▶ _What you should do_
The listing below is to be written out word for word, minus its images.

▶ _Records for the task_
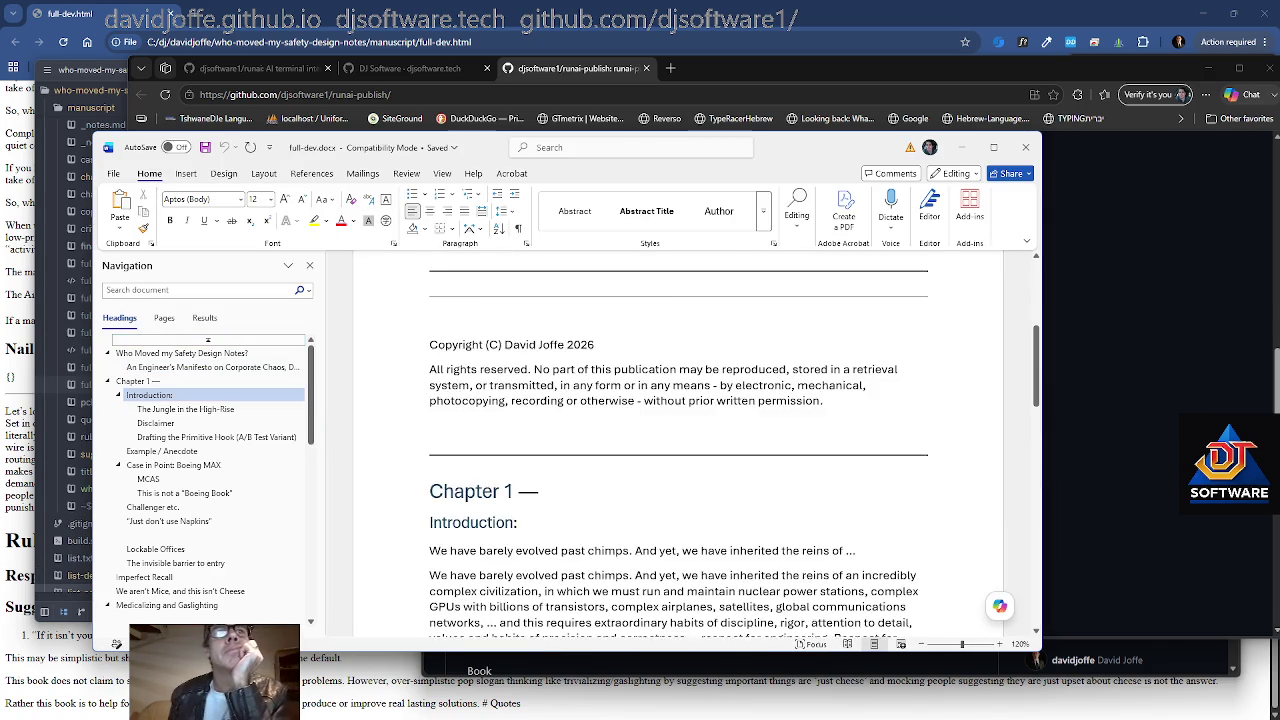
scroll(165, 460, "down", 3)
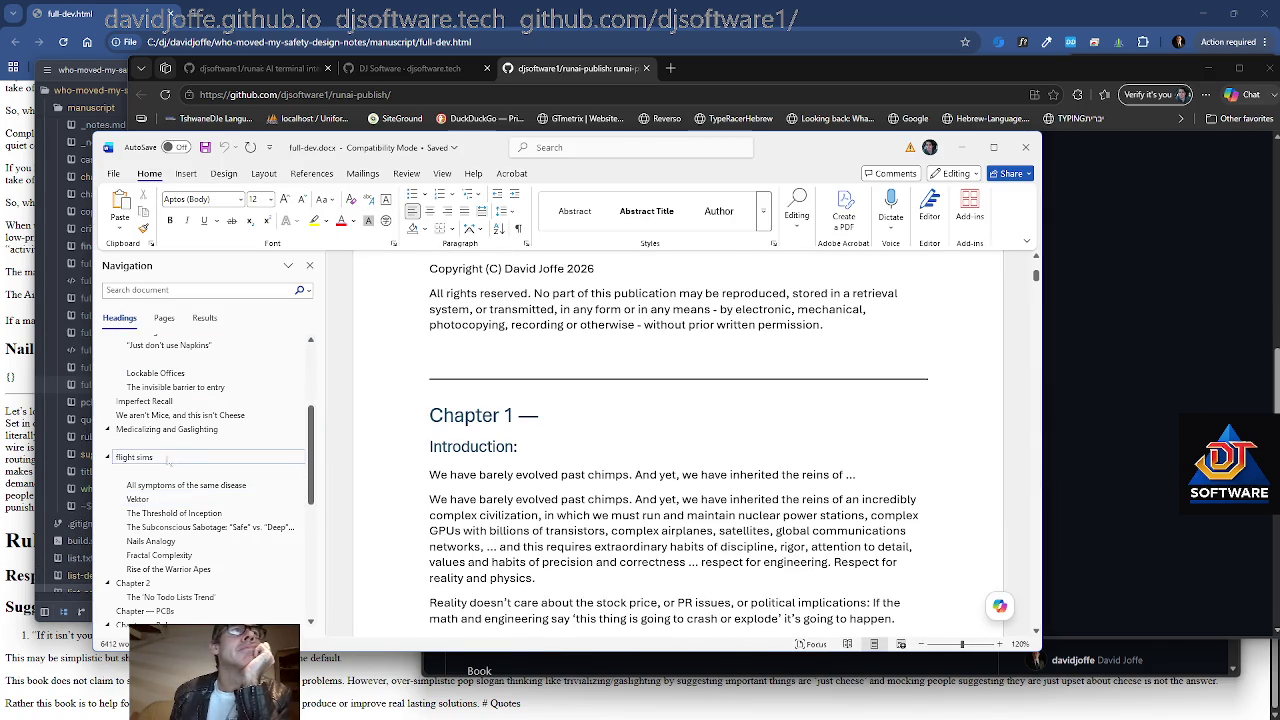
scroll(165, 460, "down", 3)
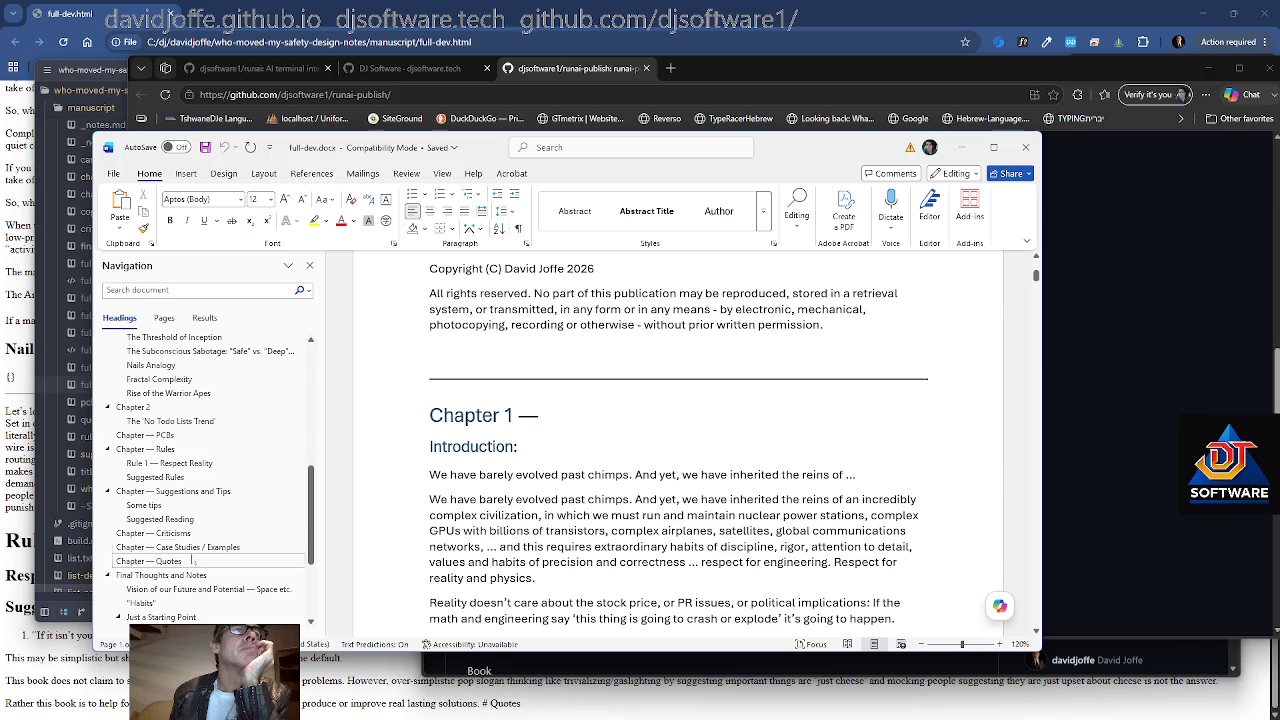
scroll(178, 457, "up", 3)
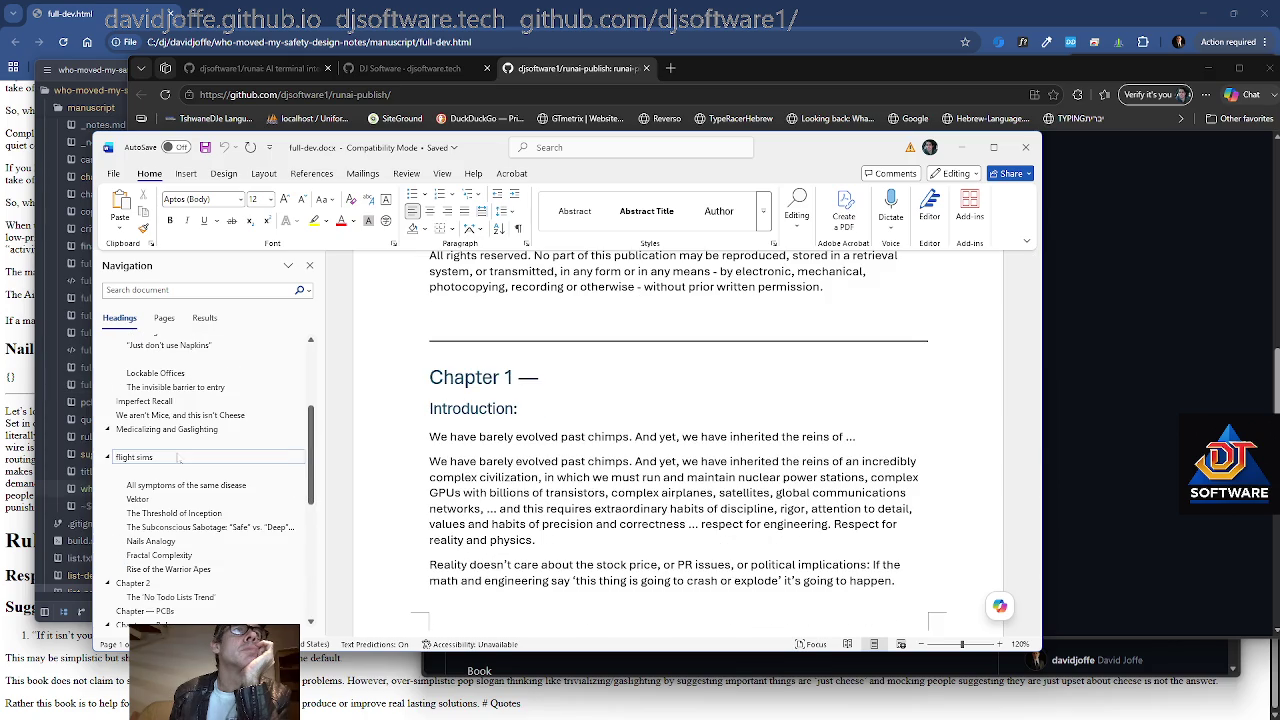
Jump through the headings from We aren't Mice to The Threshold of Inception
left_click(186, 415)
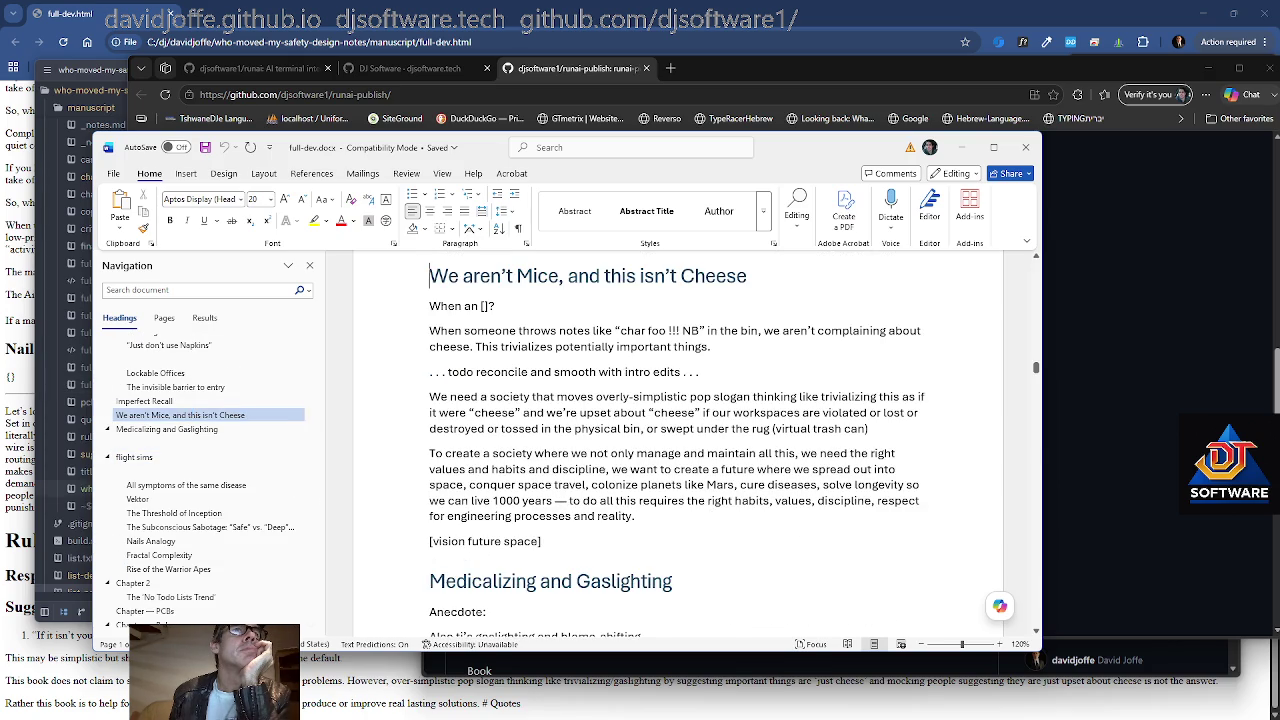
left_click(207, 430)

▶ _Written solution_
scroll(165, 460, "down", 3)
scroll(165, 460, "down", 3)
scroll(178, 457, "up", 3)
Jump through the headings from We aren't Mice to The Threshold of Inception
left_click(186, 415)
left_click(207, 430)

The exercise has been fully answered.